Menopause-delaying procedure could help women at risk for heart and bone issues

by WV Marshall

A British clinic has taken a procedure typically used to preserve fertility of young women with cancer and used it as a means to delay menopause for up to two decades, it was reported recently.

While social media lit up with women debating the delay of menopause, doctors said the operation could offer a benefit to women who experience serious health issues, such as heart conditions or osteoporosis, that can be brought on or exacerbated by menopause, The Guardian reported in early August 2019.

So far, fewer than a dozen women have undergone the procedure and it isn’t clear how effective it will be in delaying menopause, Healthline.com reported. Experts also warned that delaying menopause carries its own health risks, including a higher risk of breast cancer.

The procedure – which could cost between $8,500 to $13,300 – involves removing and then freezing a portion of an ovary’s tissue, which later can be thawed and reimplanted to delay the onset of menopause.

“This has the potential to be of significant benefit to any woman who may want to delay the menopause for any reason, or those women who would have taken HRT, and there are lots of benefits around that,” Professor Simon Fishel, the chief executive officer of Birmingham-based ProFam and founder of the CARE Fertility Group, told The Guardian.

“As women, for the first time in human history, are living so much longer in the post-fertile phase, they may be suffering much longer,” Fishel said in a separate interview with Healthline.

While it’s too soon to tell the effectiveness of the procedure, doctors said they hope that performing the experimental surgery now, they eventually hope to be able to delay menopause as a matter of routine in the future. While the women have had the extraction procedure, not one has had the ovarian tissue reimplanted, meaning there’s neither long-term nor follow-up data yet.

“My desire to do this now is to give the opportunity for a young generation of women to use what we believe is no longer an experimental procedure by many experts. If we continue to delay, each generation will continue to miss out,” Fishel told Healthline.

Curiously enough, once the frozen section of ovary is reimplanted, it doesn’t need to be reinserted in or near the ovary – but it must be in a location where it can regain blood supply and start functioning again to build up lower hormone levels.

“The site doesn’t have to be the ovary, and in fact, regrafting the tissue onto or near the ovary requires a more invasive surgical procedure,” said Dr. Amanda Kallen, a reproductive endocrinologist and infertility specialist with the Yale Fertility Center.

Because of the dramatic fall in estrogen levels during menopause, women experience a new batch of health issues, including cardiovascular disease, loss of bone density, and osteoporosis, accompanied by symptoms such as hot flashes, depression, and poor sleep, Kallen said. So, if menopause could be delayed, there’s a chance that these health issues could be avoided.
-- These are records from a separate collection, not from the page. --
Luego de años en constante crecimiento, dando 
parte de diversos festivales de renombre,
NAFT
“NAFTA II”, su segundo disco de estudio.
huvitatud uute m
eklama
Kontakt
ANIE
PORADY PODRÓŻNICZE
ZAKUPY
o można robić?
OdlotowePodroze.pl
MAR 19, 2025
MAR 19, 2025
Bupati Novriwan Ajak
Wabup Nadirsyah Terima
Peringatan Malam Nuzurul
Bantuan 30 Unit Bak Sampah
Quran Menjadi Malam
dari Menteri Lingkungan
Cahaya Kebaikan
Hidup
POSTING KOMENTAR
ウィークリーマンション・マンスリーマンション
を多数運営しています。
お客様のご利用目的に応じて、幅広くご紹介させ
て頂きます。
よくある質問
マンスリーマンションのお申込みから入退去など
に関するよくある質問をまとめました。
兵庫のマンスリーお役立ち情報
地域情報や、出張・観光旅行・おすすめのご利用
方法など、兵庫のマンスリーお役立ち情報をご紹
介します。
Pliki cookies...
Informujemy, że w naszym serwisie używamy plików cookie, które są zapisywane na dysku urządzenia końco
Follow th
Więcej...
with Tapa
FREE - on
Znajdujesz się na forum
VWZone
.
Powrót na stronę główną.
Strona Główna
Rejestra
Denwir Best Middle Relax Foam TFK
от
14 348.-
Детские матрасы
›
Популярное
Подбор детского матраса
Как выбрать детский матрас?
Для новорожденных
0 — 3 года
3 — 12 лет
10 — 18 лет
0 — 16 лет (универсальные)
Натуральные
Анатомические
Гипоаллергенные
Also, some women – such as those who experienced a blood clot or stroke – may not be good candidates for hormone replacement therapy that is commonly used to ease menopause symptoms, so freezing ovarian tissue may present an alternative treatment.

But the procedure isn’t without risks, and it’s too soon to tell how safe and effective it could be, Healthline.com said.

For example, experts don’t know how long the frozen section can survive once it’s reinserted in the body. Physicians note that with younger cancer patients, the tissue usually had a shorter survival window.

“Available data, when this has been done with much younger ovaries (young cancer patients), find that their survival can be quite short — much shorter than their quoted 20 years,” Dr. Marcelle Cedars, the director of the University of California-San Francisco Center for Reproductive Health, told Healthline.com.

Richard Anderson, the deputy director of the Centre for Reproductive Health at Edinburgh University, has performed ovarian tissue freezing for young girls and women for 25 years. He told The Guardian that tissue transplants for restoring hormone levels was “old news.” But, he added, “What is less clear is whether this is a safe and effective way of doing so.”

Cedars also noted that delayed menopause potentially could increase the risk of ovarian cancer.

“There are plusses and minuses to delaying menopause. While prolonged estrogen would delay heart disease and osteoporosis, delayed menopause is associated with an increased risk for breast cancer,” Cedars said.

Still, health experts express cautious optimism about the procedure and its potential.

“This is the first project in the world to provide healthy women ovarian tissue cryopreservation purely to delay the menopause,” ProFam’s chief medical officer, Yousri Afifi, told the (London) Sunday Times.